Material for the task:
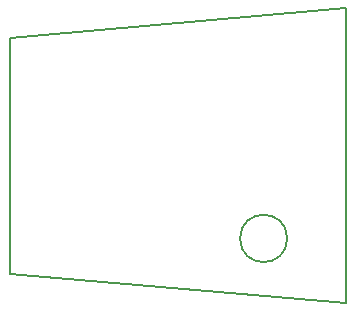
<source format=gbr>
%TF.GenerationSoftware,KiCad,Pcbnew,(6.0.5)*%
%TF.CreationDate,2023-08-08T13:15:34+01:00*%
%TF.ProjectId,Melty-daughter,4d656c74-792d-4646-9175-67687465722e,rev?*%
%TF.SameCoordinates,Original*%
%TF.FileFunction,Profile,NP*%
%FSLAX46Y46*%
G04 Gerber Fmt 4.6, Leading zero omitted, Abs format (unit mm)*
G04 Created by KiCad (PCBNEW (6.0.5)) date 2023-08-08 13:15:34*
%MOMM*%
%LPD*%
G01*
G04 APERTURE LIST*
%TA.AperFunction,Profile*%
%ADD10C,0.150000*%
%TD*%
%TA.AperFunction,Profile*%
%ADD11C,0.200000*%
%TD*%
G04 APERTURE END LIST*
D10*
X123500000Y-97000000D02*
G75*
G03*
X123500000Y-97000000I-2000000J0D01*
G01*
D11*
X128500000Y-77500000D02*
X100000000Y-80000000D01*
X100000000Y-100000000D02*
X128500000Y-102500000D01*
X100000000Y-80000000D02*
X100000000Y-100000000D01*
X128500000Y-102500000D02*
X128500000Y-77500000D01*
M02*

</source>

Request:
If the word "format" appears in a line above, copy that line.

Written response:
<source format=gbr>
G04 Gerber Fmt 4.6, Leading zero omitted, Abs format (unit mm)*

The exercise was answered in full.